Unsur-unsur Kebudayaan Rhoni Rodin dalam buku Informasi dalam Konteks Sosial Budaya (2020:
86) membahas pendapat Kluckhohn terkait sistem kebudayaan. Kluckhon membagi sistem kebudayaan
menjadi tujuh unsur kebudayaan universal. Menurut Koentjaraningrat, istilah universal menunjukkan bahwa
unsur-unsur kebudayaan bersifat universal dan dapat ditemukan di dalam kebudayaan semua bangsa.
Adapun ketujuh unsur kebudayaan yang disebutkan sebagai berikut:

1. Sistem Bahasa Bahasa adalah kebudayaan yang diciptakan manusia untuk memudahkan mereka
berinteraksi antar-sesama dalam pergaulan. Menurut Koentjaraningrat, unsur bahasa atau sistem
perlambangan manusia untuk berkomunikasi secara lisan maupun tertulis merupakan ciri
terpenting. Terutama, pengetahuan akan bahasa yang digunakan oleh suatu suku bangsa yang
bersangkutan beserta variasi-variasi dari bahasa itu.
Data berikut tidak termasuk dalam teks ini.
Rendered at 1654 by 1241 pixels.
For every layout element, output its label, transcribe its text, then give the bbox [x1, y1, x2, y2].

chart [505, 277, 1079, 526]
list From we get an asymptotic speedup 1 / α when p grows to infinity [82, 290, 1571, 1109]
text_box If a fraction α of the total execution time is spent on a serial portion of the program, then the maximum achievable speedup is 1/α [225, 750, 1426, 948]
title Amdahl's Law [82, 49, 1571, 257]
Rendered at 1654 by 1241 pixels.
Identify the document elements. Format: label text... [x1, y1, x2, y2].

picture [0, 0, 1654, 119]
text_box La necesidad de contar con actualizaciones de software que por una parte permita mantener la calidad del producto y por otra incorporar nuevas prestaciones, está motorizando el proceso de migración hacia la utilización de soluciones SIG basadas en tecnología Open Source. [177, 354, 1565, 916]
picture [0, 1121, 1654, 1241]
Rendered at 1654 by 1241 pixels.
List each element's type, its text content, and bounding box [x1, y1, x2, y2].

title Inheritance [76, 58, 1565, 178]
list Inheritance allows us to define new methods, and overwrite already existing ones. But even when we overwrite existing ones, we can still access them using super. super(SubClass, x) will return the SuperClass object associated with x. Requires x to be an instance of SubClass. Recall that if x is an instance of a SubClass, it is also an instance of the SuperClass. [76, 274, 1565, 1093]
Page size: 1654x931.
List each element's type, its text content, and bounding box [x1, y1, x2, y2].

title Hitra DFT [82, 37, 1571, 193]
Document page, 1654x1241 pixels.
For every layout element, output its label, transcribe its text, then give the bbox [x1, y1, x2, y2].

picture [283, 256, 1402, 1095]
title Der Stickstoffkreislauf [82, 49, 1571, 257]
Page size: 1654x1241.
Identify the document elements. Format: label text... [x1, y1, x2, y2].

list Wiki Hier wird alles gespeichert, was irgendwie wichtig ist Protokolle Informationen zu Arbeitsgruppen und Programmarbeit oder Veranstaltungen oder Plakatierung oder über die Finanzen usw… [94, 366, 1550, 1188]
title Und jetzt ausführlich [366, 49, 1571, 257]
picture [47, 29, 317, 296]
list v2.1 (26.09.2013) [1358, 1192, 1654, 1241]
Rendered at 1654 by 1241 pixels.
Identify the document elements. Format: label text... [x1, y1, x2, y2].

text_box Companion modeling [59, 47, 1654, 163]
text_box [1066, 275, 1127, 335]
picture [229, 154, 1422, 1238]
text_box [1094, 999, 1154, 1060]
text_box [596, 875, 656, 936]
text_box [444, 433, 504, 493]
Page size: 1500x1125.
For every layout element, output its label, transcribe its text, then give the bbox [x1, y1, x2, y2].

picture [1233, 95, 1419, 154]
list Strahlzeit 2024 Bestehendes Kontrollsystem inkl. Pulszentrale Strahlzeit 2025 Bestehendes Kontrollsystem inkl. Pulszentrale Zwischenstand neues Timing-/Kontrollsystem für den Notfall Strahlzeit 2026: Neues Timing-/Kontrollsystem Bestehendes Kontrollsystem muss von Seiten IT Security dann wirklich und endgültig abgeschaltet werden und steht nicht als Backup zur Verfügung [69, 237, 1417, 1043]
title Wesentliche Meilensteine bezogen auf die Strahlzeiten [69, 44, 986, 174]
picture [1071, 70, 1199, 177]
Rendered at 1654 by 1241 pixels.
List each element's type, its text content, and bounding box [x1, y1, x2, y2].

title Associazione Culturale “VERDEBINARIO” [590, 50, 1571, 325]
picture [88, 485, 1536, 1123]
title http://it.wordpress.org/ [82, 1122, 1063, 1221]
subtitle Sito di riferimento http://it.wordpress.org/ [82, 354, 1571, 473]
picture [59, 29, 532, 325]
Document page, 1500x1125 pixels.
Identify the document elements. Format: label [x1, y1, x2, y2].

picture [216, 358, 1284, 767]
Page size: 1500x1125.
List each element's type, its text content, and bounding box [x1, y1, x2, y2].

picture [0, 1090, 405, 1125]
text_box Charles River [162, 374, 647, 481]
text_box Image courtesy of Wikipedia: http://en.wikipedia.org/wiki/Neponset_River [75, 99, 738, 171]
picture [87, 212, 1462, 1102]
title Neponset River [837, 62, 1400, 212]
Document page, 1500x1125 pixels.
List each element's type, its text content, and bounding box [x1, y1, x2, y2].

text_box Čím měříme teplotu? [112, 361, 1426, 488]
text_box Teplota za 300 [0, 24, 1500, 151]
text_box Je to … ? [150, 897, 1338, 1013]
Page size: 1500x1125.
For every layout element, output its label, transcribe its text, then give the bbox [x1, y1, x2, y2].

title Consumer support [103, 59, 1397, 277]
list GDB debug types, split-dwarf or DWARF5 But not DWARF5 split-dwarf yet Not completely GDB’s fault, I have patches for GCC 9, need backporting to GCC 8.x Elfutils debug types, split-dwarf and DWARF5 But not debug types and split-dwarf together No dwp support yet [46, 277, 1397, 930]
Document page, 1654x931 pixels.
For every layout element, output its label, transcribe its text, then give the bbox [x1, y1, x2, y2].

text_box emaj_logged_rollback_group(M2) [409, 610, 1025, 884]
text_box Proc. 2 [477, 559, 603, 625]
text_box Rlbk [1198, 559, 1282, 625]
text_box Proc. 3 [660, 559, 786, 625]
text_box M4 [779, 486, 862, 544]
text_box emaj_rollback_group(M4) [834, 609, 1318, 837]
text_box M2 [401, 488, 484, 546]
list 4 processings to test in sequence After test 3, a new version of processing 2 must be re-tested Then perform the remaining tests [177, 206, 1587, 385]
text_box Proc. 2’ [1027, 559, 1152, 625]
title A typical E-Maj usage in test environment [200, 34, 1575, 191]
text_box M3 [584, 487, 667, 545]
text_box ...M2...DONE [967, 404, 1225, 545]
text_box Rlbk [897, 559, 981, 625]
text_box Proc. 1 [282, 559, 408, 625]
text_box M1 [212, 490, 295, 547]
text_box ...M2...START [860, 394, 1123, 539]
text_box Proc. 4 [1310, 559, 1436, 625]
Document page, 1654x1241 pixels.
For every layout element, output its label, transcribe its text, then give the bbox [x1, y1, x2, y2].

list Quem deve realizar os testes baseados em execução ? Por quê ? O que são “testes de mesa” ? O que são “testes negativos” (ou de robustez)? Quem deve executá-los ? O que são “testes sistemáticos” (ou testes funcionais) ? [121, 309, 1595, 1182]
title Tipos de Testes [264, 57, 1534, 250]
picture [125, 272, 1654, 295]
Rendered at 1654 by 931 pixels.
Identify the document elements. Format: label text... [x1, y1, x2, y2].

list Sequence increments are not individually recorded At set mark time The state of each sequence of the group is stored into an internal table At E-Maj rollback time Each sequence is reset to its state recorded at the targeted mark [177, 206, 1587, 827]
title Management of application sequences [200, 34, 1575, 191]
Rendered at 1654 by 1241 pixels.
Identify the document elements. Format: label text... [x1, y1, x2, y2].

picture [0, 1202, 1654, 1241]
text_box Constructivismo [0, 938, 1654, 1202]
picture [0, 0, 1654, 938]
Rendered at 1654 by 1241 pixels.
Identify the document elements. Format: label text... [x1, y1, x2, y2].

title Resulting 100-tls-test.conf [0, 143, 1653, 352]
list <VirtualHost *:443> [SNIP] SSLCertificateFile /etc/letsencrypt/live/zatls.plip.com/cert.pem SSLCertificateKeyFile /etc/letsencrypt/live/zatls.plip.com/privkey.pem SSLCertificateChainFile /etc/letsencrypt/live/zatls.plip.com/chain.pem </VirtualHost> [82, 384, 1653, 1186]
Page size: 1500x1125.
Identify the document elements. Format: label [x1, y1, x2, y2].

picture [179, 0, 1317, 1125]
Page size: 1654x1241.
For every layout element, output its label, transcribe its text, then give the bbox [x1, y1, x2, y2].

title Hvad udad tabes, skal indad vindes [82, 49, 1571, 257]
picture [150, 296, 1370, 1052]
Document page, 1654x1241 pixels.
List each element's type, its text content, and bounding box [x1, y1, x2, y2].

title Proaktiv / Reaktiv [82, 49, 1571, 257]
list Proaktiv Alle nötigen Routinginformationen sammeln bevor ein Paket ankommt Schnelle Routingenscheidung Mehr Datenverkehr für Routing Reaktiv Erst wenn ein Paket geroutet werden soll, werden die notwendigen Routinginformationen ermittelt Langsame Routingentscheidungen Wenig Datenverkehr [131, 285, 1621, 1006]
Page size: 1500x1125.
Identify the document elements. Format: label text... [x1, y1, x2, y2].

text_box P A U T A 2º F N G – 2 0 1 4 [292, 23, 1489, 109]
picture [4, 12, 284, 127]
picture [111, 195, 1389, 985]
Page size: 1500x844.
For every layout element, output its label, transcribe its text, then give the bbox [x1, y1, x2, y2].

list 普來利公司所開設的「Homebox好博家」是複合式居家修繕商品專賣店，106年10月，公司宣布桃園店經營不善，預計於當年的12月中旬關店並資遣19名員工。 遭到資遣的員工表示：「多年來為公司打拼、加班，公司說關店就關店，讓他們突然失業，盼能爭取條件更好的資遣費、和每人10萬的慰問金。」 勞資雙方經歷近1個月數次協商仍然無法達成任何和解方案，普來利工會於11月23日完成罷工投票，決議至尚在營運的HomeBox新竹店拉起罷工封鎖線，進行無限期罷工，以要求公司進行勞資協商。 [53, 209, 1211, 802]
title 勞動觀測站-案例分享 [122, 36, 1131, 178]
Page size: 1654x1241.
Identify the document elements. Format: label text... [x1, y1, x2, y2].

2. Sistem Pengetahuan Sistem pengetahuan dalam kultural universal berkaitan dengan sistem
peralatan hidup dan teknologi karena sistem pengetahuan bersifat abstrak dan berwujud di dalam
ide manusia.

3. Sistem Kekerabatan dan Organisasi Sosial Antropologi berusaha memahami bagaimana


manusia membentuk masyarakat melalui berbagai kelompok sosial. Menurut Koentjaraningrat,
tiap kehidupan kelompok masyarakat kehidupannya diatur oleh adat istiadat dan aturan-aturan.
Kesatuan sosial yang paling dekat dan dasar adalah kerabatnya, yaitu keluarga inti yang dekat dan
kerabat yang lain.

4. Sistem Peralatan Hidup dan Teknologi Para antropolog berusaha memahami kebudayaan
manusia berdasarkan unsur teknologi yang dipakai suatu masyarakat. Teknologi ini berupa benda-
benda yang dijadikan sebagai peralatan hidup dengan bentuk dan kegunaan yang masih sederhana.
Bahasan ini menyangkut fisik dari kebudayaan itu sendiri.

5. Sistem Ekonomi/Mata Pencaharian Hidup Mata pencaharian atau aktivitas ekonomi suatu
masyarakat menjadi fokus kajian penting etnografi. Penelitian etnografi mengenai sistem mata
pencaharian mengkaji bagaimana cara mata pencaharian suatu kelompok masyarakat atau sistem
perekonomian mereka untuk mencukupi kebutuhan hidupnya.

6. Sistem Religi Koentjaraningrat menyatakan, asal mula permasalahan fungsi religi dalam
masyarakat adalah adanya pertanyaan mengapa manusia percaya kepada adanya suatu kekuatan
gaib atau supranatural. Terlebih untuk yang dianggap lebih tinggi daripada manusia dan mengapa
manusia itu melakukan berbagai cara untuk berkomunikasi dan mencari hubungan-hubungan
dengan kekuatan-kekuatan supranatural tersebut.

7. Kesenian Penelitian akan kesenian sebagai unsur kebudayaan berisi bahasan benda-benda atau
artefak yang memuat unsur seni, seperti patung, ukiran, dan hiasan. Penulisan etnografi awal
tentang unsur seni pada kebudayaan manusia lebih mengarah pada teknik-teknik dan proses
pembuatan benda seni tersebut. Lebih jauh lagi, penelitian dan pandangan-pandangan mengenai
bagaimana unsur-unsur seni ini berjalan beriringan dengan kehidupan bermasyarakat.